◆ **Exercise goal**
Look through the listing for the string "addresses" and copy out every line that holds it.
[Start of section]
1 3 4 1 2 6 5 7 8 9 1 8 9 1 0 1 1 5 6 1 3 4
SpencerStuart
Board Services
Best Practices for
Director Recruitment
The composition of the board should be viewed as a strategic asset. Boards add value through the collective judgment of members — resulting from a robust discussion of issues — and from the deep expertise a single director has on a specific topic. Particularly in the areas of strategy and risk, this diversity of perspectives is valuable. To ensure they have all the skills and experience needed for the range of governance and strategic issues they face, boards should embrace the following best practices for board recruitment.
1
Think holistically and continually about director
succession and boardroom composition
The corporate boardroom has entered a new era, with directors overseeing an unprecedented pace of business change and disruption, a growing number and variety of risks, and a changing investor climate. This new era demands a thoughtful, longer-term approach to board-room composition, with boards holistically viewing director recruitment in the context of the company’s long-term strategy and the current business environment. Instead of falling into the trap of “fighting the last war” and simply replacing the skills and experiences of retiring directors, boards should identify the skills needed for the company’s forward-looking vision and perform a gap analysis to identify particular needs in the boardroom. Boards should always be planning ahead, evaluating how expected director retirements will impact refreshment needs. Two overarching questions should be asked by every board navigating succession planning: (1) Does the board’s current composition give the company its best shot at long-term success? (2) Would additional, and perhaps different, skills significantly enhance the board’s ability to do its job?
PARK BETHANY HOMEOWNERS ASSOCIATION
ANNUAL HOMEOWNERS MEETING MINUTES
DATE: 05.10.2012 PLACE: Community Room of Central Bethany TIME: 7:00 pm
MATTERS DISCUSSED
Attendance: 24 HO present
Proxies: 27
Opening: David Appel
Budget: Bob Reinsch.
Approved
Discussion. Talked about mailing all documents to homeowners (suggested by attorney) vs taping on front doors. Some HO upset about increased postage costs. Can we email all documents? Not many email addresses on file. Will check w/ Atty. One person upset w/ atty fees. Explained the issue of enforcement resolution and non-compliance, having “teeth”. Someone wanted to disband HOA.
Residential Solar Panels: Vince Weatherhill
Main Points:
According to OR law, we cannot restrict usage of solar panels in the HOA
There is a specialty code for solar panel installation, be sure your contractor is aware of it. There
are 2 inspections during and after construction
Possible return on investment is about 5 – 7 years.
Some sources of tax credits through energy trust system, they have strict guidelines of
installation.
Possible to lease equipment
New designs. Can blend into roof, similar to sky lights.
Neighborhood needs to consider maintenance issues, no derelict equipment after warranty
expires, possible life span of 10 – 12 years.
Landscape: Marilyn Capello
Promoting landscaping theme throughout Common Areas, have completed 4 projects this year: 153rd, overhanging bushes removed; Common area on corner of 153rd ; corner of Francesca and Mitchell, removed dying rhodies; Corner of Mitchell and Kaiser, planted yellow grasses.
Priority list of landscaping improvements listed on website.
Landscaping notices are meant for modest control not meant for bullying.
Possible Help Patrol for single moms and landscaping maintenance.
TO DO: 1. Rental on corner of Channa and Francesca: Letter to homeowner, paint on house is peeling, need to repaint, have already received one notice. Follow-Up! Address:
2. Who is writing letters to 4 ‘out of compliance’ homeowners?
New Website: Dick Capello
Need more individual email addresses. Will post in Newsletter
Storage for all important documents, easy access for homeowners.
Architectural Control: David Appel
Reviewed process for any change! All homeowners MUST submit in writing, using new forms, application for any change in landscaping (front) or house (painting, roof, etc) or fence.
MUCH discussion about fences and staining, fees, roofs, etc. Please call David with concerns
[End of section]
◆ **Answer for this exercise**
Discussion. Talked about mailing all documents to homeowners (suggested by attorney) vs taping on front doors. Some HO upset about increased postage costs. Can we email all documents? Not many email addresses on file. Will check w/ Atty. One person upset w/ atty fees. Explained the issue of enforcement resolution and non-compliance, having “teeth”. Someone wanted to disband HOA.
Need more individual email addresses. Will post in Newsletter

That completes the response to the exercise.